For YMCA chairman Jean Paul Mifsud, the statistics provide a clear­er picture. However, “each number represents a person in need”.

“Especially where children are involved, we should leave no stone unturned to assist and provide all that is required when, in reality, the state is failing pockets of children miserably by leaving them alone.”

Last year, YMCA assisted twice as many homeless people as it had done in 2010, when comparing to the January-to-September quarters. Worse still, scores more requested help but the NGO could not help out, Mr Mifsud said.

Leonid McKay, head of Caritas Malta’s Community Outreach, said poverty tended to affect specific groups of people.

Malta registered the highest share of single parents with dependent children who are below the at-risk-of-poverty threshold among the EU27 while families who rented their dwelling and households also had a lower average disposable income, he added.

Poverty also tended to have a geographic dimension. It is estimated that one out of every three children in the southern harbour regions is at risk of poverty.

This region fared worse also in other policy areas, namely un­employment and educational attainment.
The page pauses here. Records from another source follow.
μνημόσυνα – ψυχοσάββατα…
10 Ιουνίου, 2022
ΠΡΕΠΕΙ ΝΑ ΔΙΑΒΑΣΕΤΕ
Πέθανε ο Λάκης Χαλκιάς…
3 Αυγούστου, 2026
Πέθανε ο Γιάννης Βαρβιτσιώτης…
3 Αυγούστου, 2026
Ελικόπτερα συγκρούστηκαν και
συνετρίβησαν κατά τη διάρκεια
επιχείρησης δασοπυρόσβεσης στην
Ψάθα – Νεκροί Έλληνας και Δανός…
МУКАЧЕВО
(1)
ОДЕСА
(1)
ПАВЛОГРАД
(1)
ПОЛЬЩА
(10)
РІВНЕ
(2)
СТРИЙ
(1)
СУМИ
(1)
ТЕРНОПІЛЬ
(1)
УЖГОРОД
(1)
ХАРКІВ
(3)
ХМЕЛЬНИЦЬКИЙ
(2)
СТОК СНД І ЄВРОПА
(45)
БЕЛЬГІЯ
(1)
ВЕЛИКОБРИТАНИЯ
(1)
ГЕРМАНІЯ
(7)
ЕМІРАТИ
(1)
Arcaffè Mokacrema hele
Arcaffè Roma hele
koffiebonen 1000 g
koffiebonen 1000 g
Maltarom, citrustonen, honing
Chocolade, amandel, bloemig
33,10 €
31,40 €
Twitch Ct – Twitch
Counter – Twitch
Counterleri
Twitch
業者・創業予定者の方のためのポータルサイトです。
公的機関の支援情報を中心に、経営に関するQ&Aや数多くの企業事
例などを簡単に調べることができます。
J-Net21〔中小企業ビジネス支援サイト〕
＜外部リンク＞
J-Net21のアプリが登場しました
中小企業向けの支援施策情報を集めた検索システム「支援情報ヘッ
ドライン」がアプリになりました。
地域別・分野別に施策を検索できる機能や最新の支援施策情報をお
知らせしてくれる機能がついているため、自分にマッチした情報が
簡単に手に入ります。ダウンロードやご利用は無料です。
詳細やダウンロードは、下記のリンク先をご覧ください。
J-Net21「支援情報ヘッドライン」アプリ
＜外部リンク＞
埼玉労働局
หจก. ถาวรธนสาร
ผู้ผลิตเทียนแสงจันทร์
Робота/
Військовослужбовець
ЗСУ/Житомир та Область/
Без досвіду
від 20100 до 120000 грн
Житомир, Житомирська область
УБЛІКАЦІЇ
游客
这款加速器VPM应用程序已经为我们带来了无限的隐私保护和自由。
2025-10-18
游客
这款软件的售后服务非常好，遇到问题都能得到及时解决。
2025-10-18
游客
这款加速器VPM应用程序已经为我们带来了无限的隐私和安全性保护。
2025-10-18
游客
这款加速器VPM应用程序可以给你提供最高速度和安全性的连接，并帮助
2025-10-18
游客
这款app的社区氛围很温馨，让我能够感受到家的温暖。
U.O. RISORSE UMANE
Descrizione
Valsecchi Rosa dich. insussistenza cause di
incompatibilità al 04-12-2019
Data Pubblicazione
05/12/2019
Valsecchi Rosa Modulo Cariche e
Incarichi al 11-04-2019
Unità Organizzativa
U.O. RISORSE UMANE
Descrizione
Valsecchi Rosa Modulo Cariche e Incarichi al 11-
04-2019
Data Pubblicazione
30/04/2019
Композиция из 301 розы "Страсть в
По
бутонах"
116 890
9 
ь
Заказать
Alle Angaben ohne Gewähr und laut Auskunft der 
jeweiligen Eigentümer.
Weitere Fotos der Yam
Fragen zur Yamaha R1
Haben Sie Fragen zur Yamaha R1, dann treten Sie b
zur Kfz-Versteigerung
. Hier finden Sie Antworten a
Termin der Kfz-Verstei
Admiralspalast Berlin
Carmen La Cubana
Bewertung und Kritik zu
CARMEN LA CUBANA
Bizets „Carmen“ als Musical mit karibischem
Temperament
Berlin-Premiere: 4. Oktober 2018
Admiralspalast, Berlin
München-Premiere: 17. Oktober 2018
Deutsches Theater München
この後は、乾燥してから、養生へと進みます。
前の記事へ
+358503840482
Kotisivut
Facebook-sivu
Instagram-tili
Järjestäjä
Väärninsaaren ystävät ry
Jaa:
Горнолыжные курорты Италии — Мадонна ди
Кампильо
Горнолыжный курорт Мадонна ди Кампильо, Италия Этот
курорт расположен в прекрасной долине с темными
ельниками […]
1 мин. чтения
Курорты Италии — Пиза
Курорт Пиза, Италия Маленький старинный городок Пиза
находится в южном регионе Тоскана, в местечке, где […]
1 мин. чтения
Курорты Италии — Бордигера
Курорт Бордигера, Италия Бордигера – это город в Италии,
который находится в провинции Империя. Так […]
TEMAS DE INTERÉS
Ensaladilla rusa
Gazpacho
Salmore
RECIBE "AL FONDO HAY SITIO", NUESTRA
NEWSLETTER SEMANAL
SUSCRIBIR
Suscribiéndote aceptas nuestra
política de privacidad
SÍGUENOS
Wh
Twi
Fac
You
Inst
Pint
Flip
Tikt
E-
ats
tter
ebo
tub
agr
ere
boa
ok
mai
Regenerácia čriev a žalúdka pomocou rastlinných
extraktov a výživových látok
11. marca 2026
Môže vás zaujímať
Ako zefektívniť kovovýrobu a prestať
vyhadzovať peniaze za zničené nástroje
Evidence suggested that poverty clustering had a direct effect on the life chances of the poor, Mr McKay explained.

He insisted that distorted perceptions of poverty needed to be challenged. “Eurobarometer figures show that a big majority of the Maltese tend to blame the poor for being in the situation they were in. They attribute poverty to laziness and mismanagement.

“Poverty is a multi-faceted phenomenon and the ‘self-inflicted’ rhetoric is thus contributing towards more social exclusion of the poor,” he said.

Analysing the effects of poverty clustering of the poor could also help reduce poverty. Policies should seek to integrate the poor both socially and spatially rather than segregate families experiencing poverty and social exclusion, Mr McKay said.